Please rewrite the records below, changing every "Kontakt" to "Ansprechpartner" and keeping everything else the same.

Text extracted from each page:

________________________

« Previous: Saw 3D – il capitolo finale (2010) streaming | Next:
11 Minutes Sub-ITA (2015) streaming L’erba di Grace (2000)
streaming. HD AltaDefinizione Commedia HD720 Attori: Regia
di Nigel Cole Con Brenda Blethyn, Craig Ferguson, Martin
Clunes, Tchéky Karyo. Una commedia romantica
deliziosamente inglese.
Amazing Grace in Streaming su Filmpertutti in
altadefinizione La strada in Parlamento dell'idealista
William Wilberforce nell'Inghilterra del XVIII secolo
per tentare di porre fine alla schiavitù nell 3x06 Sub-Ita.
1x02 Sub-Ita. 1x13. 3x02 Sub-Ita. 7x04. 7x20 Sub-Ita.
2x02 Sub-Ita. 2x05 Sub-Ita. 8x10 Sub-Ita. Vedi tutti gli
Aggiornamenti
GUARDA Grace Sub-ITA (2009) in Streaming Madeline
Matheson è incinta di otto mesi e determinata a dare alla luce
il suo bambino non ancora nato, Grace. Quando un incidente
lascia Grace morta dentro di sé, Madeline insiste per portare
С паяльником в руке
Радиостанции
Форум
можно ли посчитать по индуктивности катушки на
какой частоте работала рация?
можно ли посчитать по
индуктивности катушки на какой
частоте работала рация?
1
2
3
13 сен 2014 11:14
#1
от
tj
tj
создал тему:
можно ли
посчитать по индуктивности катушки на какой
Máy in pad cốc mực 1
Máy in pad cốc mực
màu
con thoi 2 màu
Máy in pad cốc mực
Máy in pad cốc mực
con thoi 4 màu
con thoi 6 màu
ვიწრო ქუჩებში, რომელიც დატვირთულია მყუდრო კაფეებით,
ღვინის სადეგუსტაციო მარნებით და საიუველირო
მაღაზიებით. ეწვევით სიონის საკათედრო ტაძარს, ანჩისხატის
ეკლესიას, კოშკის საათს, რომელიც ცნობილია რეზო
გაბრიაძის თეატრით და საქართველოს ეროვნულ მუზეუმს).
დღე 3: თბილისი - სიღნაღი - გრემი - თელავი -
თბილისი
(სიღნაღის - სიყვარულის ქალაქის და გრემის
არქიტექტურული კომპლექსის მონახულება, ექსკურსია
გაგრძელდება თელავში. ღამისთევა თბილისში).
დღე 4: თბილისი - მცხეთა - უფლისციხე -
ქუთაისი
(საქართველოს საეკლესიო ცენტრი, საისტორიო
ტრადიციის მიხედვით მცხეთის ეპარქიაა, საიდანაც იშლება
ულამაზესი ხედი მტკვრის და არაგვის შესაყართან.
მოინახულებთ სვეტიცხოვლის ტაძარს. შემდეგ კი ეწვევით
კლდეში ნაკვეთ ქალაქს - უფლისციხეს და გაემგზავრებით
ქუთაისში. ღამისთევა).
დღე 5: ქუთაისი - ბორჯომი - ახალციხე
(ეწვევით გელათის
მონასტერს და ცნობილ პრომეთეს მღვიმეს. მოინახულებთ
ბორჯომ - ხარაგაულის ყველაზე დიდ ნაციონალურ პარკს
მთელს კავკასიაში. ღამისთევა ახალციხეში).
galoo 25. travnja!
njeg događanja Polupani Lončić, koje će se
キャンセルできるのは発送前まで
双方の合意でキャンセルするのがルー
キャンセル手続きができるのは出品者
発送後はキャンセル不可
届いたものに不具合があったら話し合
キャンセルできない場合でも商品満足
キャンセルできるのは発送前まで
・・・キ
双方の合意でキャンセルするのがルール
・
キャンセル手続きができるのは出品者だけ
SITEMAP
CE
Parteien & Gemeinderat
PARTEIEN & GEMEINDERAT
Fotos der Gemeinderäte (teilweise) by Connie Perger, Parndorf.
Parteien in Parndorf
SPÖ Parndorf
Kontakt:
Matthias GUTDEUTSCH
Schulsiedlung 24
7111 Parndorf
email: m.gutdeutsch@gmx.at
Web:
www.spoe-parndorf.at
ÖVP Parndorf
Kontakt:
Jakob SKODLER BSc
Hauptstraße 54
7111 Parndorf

________________________

● Answer to this problem:
« Previous: Saw 3D – il capitolo finale (2010) streaming | Next:
11 Minutes Sub-ITA (2015) streaming L’erba di Grace (2000)
streaming. HD AltaDefinizione Commedia HD720 Attori: Regia
di Nigel Cole Con Brenda Blethyn, Craig Ferguson, Martin
Clunes, Tchéky Karyo. Una commedia romantica
deliziosamente inglese.
Amazing Grace in Streaming su Filmpertutti in
altadefinizione La strada in Parlamento dell'idealista
William Wilberforce nell'Inghilterra del XVIII secolo
per tentare di porre fine alla schiavitù nell 3x06 Sub-Ita.
1x02 Sub-Ita. 1x13. 3x02 Sub-Ita. 7x04. 7x20 Sub-Ita.
2x02 Sub-Ita. 2x05 Sub-Ita. 8x10 Sub-Ita. Vedi tutti gli
Aggiornamenti
GUARDA Grace Sub-ITA (2009) in Streaming Madeline
Matheson è incinta di otto mesi e determinata a dare alla luce
il suo bambino non ancora nato, Grace. Quando un incidente
lascia Grace morta dentro di sé, Madeline insiste per portare
С паяльником в руке
Радиостанции
Форум
можно ли посчитать по индуктивности катушки на
какой частоте работала рация?
можно ли посчитать по
индуктивности катушки на какой
частоте работала рация?
1
2
3
13 сен 2014 11:14
#1
от
tj
tj
создал тему:
можно ли
посчитать по индуктивности катушки на какой
Máy in pad cốc mực 1
Máy in pad cốc mực
màu
con thoi 2 màu
Máy in pad cốc mực
Máy in pad cốc mực
con thoi 4 màu
con thoi 6 màu
ვიწრო ქუჩებში, რომელიც დატვირთულია მყუდრო კაფეებით,
ღვინის სადეგუსტაციო მარნებით და საიუველირო
მაღაზიებით. ეწვევით სიონის საკათედრო ტაძარს, ანჩისხატის
ეკლესიას, კოშკის საათს, რომელიც ცნობილია რეზო
გაბრიაძის თეატრით და საქართველოს ეროვნულ მუზეუმს).
დღე 3: თბილისი - სიღნაღი - გრემი - თელავი -
თბილისი
(სიღნაღის - სიყვარულის ქალაქის და გრემის
არქიტექტურული კომპლექსის მონახულება, ექსკურსია
გაგრძელდება თელავში. ღამისთევა თბილისში).
დღე 4: თბილისი - მცხეთა - უფლისციხე -
ქუთაისი
(საქართველოს საეკლესიო ცენტრი, საისტორიო
ტრადიციის მიხედვით მცხეთის ეპარქიაა, საიდანაც იშლება
ულამაზესი ხედი მტკვრის და არაგვის შესაყართან.
მოინახულებთ სვეტიცხოვლის ტაძარს. შემდეგ კი ეწვევით
კლდეში ნაკვეთ ქალაქს - უფლისციხეს და გაემგზავრებით
ქუთაისში. ღამისთევა).
დღე 5: ქუთაისი - ბორჯომი - ახალციხე
(ეწვევით გელათის
მონასტერს და ცნობილ პრომეთეს მღვიმეს. მოინახულებთ
ბორჯომ - ხარაგაულის ყველაზე დიდ ნაციონალურ პარკს
მთელს კავკასიაში. ღამისთევა ახალციხეში).
galoo 25. travnja!
njeg događanja Polupani Lončić, koje će se
キャンセルできるのは発送前まで
双方の合意でキャンセルするのがルー
キャンセル手続きができるのは出品者
発送後はキャンセル不可
届いたものに不具合があったら話し合
キャンセルできない場合でも商品満足
キャンセルできるのは発送前まで
・・・キ
双方の合意でキャンセルするのがルール
・
キャンセル手続きができるのは出品者だけ
SITEMAP
CE
Parteien & Gemeinderat
PARTEIEN & GEMEINDERAT
Fotos der Gemeinderäte (teilweise) by Connie Perger, Parndorf.
Parteien in Parndorf
SPÖ Parndorf
Ansprechpartner:
Matthias GUTDEUTSCH
Schulsiedlung 24
7111 Parndorf
email: m.gutdeutsch@gmx.at
Web:
www.spoe-parndorf.at
ÖVP Parndorf
Ansprechpartner:
Jakob SKODLER BSc
Hauptstraße 54
7111 Parndorf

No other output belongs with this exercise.